# [Work instruction]
Please repeat the lines below, exactly and only, from the one that holds "histopathology image exhibits" through the one that holds "cancer was stained".

[[ Records provided open ]]

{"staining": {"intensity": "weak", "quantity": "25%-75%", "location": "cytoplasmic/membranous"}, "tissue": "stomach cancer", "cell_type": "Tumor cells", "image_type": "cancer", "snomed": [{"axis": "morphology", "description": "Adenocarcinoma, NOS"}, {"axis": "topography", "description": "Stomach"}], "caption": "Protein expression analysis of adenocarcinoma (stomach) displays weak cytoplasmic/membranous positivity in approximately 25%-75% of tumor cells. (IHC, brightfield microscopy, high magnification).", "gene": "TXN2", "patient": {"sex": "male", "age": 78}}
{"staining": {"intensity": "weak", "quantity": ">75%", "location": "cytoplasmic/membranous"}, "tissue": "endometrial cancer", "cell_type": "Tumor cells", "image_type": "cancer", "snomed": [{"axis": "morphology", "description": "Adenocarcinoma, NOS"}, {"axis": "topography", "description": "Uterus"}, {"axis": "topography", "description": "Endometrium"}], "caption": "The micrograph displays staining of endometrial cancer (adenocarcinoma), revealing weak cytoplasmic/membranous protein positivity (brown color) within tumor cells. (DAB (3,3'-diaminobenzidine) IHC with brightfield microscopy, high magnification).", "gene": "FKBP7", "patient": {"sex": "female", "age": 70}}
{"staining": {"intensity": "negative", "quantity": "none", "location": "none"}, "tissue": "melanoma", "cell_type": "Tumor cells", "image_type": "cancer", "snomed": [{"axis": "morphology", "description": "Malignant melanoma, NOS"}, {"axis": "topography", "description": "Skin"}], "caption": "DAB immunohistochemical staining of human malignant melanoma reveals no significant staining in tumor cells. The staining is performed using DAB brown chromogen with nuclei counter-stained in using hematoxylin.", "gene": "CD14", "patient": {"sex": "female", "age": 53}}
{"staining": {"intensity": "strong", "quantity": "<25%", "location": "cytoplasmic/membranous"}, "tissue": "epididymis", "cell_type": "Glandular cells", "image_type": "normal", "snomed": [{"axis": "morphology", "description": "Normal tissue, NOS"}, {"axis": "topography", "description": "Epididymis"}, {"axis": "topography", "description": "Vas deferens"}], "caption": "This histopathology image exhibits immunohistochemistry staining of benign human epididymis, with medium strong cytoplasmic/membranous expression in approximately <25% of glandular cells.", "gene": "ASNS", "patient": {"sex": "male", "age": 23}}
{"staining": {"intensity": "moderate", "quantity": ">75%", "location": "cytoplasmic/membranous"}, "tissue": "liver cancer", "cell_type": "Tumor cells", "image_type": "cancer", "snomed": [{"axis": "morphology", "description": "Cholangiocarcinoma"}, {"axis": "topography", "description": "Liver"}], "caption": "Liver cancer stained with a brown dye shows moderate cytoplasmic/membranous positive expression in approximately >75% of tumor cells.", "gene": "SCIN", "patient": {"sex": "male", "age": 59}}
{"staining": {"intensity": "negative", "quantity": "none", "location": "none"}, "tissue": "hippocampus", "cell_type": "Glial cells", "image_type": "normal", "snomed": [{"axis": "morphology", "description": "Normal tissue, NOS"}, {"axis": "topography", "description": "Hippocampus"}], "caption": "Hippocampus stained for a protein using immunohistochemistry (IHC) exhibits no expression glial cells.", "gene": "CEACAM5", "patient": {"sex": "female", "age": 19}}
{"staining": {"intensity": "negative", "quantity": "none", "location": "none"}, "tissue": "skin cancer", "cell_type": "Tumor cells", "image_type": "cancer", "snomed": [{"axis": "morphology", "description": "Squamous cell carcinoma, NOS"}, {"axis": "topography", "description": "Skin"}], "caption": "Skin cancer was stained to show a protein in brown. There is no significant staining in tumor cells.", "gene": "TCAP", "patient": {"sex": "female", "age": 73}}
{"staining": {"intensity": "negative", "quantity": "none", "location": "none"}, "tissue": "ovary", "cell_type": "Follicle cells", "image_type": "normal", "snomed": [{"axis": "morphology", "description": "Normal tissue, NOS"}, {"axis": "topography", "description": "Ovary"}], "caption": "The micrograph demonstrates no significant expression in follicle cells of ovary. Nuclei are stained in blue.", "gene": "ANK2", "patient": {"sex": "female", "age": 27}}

[[ Records provided closed ]]

# [Result for this task]
{"staining": {"intensity": "strong", "quantity": "<25%", "location": "cytoplasmic/membranous"}, "tissue": "epididymis", "cell_type": "Glandular cells", "image_type": "normal", "snomed": [{"axis": "morphology", "description": "Normal tissue, NOS"}, {"axis": "topography", "description": "Epididymis"}, {"axis": "topography", "description": "Vas deferens"}], "caption": "This histopathology image exhibits immunohistochemistry staining of benign human epididymis, with medium strong cytoplasmic/membranous expression in approximately <25% of glandular cells.", "gene": "ASNS", "patient": {"sex": "male", "age": 23}}
{"staining": {"intensity": "moderate", "quantity": ">75%", "location": "cytoplasmic/membranous"}, "tissue": "liver cancer", "cell_type": "Tumor cells", "image_type": "cancer", "snomed": [{"axis": "morphology", "description": "Cholangiocarcinoma"}, {"axis": "topography", "description": "Liver"}], "caption": "Liver cancer stained with a brown dye shows moderate cytoplasmic/membranous positive expression in approximately >75% of tumor cells.", "gene": "SCIN", "patient": {"sex": "male", "age": 59}}
{"staining": {"intensity": "negative", "quantity": "none", "location": "none"}, "tissue": "hippocampus", "cell_type": "Glial cells", "image_type": "normal", "snomed": [{"axis": "morphology", "description": "Normal tissue, NOS"}, {"axis": "topography", "description": "Hippocampus"}], "caption": "Hippocampus stained for a protein using immunohistochemistry (IHC) exhibits no expression glial cells.", "gene": "CEACAM5", "patient": {"sex": "female", "age": 19}}
{"staining": {"intensity": "negative", "quantity": "none", "location": "none"}, "tissue": "skin cancer", "cell_type": "Tumor cells", "image_type": "cancer", "snomed": [{"axis": "morphology", "description": "Squamous cell carcinoma, NOS"}, {"axis": "topography", "description": "Skin"}], "caption": "Skin cancer was stained to show a protein in brown. There is no significant staining in tumor cells.", "gene": "TCAP", "patient": {"sex": "female", "age": 73}}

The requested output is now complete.